__Brief__: Please count the lines in the data below that contain the word "cleaning", with case counting, and reply with only the number.
==== Provided information
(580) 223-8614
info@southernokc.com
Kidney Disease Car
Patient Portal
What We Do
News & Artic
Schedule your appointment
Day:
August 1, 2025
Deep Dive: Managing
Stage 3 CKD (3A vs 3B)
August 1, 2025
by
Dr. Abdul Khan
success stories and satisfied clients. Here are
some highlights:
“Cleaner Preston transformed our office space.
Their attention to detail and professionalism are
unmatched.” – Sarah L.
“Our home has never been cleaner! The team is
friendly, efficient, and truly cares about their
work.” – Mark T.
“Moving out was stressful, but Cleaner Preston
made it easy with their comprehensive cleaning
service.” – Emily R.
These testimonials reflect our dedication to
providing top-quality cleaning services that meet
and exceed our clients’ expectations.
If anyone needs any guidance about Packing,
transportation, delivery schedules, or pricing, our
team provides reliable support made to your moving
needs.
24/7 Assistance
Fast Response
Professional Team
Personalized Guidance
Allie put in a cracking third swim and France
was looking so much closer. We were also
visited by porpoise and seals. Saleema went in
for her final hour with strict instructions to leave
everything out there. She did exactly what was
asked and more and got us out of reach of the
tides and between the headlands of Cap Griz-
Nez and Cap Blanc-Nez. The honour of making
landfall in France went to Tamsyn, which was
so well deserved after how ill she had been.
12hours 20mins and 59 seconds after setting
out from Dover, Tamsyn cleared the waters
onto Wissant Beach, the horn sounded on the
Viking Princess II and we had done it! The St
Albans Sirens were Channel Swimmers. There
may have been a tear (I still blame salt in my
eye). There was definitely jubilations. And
========
==== Provided information
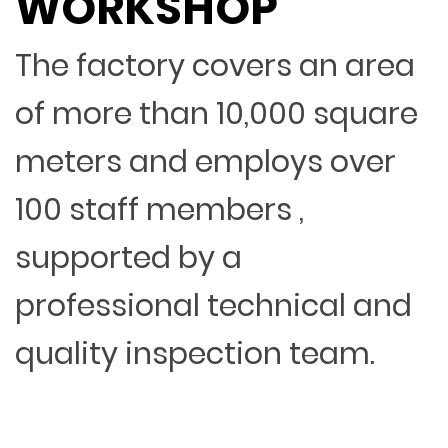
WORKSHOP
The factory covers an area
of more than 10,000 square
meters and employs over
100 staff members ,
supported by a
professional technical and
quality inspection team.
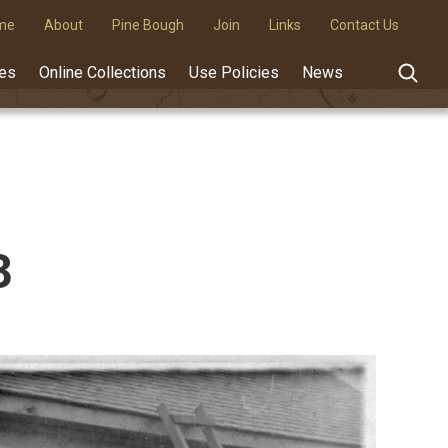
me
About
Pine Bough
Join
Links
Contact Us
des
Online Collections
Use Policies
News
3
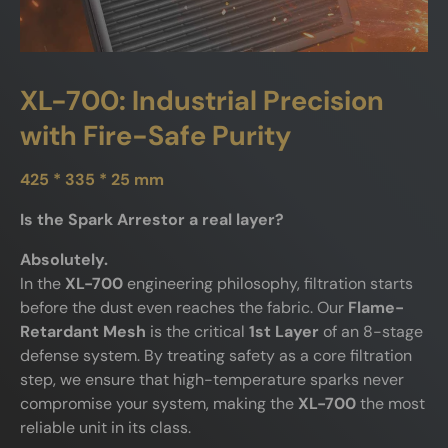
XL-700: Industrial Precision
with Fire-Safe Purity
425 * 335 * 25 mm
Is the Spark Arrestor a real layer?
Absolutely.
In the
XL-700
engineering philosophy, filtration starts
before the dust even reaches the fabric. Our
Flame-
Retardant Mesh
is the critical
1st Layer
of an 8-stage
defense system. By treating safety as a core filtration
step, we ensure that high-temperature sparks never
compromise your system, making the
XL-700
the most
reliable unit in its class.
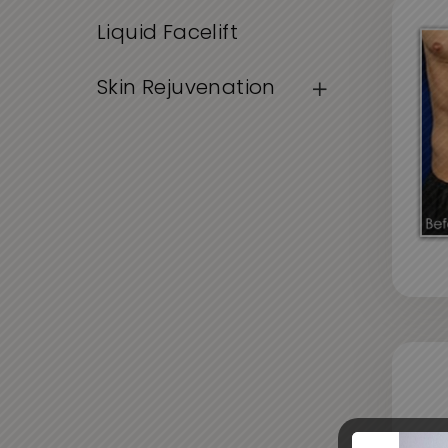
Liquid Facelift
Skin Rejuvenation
========
__Response area__: 2